* WHAT NEEDS TO BE DONE
Reproduce every line of the material below without changing a single character.

* START MATERIALS PROVIDED *

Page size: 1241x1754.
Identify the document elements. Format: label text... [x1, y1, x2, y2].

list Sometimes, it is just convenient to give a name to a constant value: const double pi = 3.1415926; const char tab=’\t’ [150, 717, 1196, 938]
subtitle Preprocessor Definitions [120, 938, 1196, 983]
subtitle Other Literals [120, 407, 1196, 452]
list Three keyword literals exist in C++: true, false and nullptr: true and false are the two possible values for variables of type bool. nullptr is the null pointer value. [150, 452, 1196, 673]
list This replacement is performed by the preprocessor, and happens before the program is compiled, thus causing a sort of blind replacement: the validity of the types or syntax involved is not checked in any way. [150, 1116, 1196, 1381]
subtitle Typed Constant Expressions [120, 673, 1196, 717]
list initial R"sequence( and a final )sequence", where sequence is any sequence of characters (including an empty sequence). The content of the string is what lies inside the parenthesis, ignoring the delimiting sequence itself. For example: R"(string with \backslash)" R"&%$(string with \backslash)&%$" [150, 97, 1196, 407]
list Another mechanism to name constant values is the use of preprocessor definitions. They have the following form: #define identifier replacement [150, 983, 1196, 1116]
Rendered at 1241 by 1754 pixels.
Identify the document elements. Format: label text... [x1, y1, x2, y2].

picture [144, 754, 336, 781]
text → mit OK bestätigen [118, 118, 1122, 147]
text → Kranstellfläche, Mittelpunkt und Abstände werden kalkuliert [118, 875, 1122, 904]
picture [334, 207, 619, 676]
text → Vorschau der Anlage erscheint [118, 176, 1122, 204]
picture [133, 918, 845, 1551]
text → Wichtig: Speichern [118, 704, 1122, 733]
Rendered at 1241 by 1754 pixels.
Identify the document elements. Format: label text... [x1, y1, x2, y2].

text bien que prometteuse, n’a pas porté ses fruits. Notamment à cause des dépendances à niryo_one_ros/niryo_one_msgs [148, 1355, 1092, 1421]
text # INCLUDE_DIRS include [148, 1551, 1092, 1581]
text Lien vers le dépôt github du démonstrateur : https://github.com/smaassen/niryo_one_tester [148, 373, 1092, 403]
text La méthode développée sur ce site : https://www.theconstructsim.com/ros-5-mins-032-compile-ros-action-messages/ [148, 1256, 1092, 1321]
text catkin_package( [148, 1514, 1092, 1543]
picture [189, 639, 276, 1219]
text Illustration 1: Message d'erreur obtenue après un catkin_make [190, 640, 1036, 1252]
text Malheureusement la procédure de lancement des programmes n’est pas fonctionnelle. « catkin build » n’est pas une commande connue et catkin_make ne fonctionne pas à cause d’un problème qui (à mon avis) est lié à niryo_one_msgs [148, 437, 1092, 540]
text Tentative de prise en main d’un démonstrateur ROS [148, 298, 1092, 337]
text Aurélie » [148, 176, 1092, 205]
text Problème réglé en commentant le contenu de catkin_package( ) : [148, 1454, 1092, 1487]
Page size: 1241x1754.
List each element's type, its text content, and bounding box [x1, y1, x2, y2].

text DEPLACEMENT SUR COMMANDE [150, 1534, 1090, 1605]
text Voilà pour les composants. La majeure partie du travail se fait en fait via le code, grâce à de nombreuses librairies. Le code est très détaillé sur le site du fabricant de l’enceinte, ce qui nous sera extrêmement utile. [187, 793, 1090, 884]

* END MATERIALS PROVIDED *

* EXERCISE SOLUTION
Page size: 1241x1754.
Identify the document elements. Format: label text... [x1, y1, x2, y2].

list Sometimes, it is just convenient to give a name to a constant value: const double pi = 3.1415926; const char tab=’\t’ [150, 717, 1196, 938]
subtitle Preprocessor Definitions [120, 938, 1196, 983]
subtitle Other Literals [120, 407, 1196, 452]
list Three keyword literals exist in C++: true, false and nullptr: true and false are the two possible values for variables of type bool. nullptr is the null pointer value. [150, 452, 1196, 673]
list This replacement is performed by the preprocessor, and happens before the program is compiled, thus causing a sort of blind replacement: the validity of the types or syntax involved is not checked in any way. [150, 1116, 1196, 1381]
subtitle Typed Constant Expressions [120, 673, 1196, 717]
list initial R"sequence( and a final )sequence", where sequence is any sequence of characters (including an empty sequence). The content of the string is what lies inside the parenthesis, ignoring the delimiting sequence itself. For example: R"(string with \backslash)" R"&%$(string with \backslash)&%$" [150, 97, 1196, 407]
list Another mechanism to name constant values is the use of preprocessor definitions. They have the following form: #define identifier replacement [150, 983, 1196, 1116]
Rendered at 1241 by 1754 pixels.
Identify the document elements. Format: label text... [x1, y1, x2, y2].

picture [144, 754, 336, 781]
text → mit OK bestätigen [118, 118, 1122, 147]
text → Kranstellfläche, Mittelpunkt und Abstände werden kalkuliert [118, 875, 1122, 904]
picture [334, 207, 619, 676]
text → Vorschau der Anlage erscheint [118, 176, 1122, 204]
picture [133, 918, 845, 1551]
text → Wichtig: Speichern [118, 704, 1122, 733]
Rendered at 1241 by 1754 pixels.
Identify the document elements. Format: label text... [x1, y1, x2, y2].

text bien que prometteuse, n’a pas porté ses fruits. Notamment à cause des dépendances à niryo_one_ros/niryo_one_msgs [148, 1355, 1092, 1421]
text # INCLUDE_DIRS include [148, 1551, 1092, 1581]
text Lien vers le dépôt github du démonstrateur : https://github.com/smaassen/niryo_one_tester [148, 373, 1092, 403]
text La méthode développée sur ce site : https://www.theconstructsim.com/ros-5-mins-032-compile-ros-action-messages/ [148, 1256, 1092, 1321]
text catkin_package( [148, 1514, 1092, 1543]
picture [189, 639, 276, 1219]
text Illustration 1: Message d'erreur obtenue après un catkin_make [190, 640, 1036, 1252]
text Malheureusement la procédure de lancement des programmes n’est pas fonctionnelle. « catkin build » n’est pas une commande connue et catkin_make ne fonctionne pas à cause d’un problème qui (à mon avis) est lié à niryo_one_msgs [148, 437, 1092, 540]
text Tentative de prise en main d’un démonstrateur ROS [148, 298, 1092, 337]
text Aurélie » [148, 176, 1092, 205]
text Problème réglé en commentant le contenu de catkin_package( ) : [148, 1454, 1092, 1487]
Page size: 1241x1754.
List each element's type, its text content, and bounding box [x1, y1, x2, y2].

text DEPLACEMENT SUR COMMANDE [150, 1534, 1090, 1605]
text Voilà pour les composants. La majeure partie du travail se fait en fait via le code, grâce à de nombreuses librairies. Le code est très détaillé sur le site du fabricant de l’enceinte, ce qui nous sera extrêmement utile. [187, 793, 1090, 884]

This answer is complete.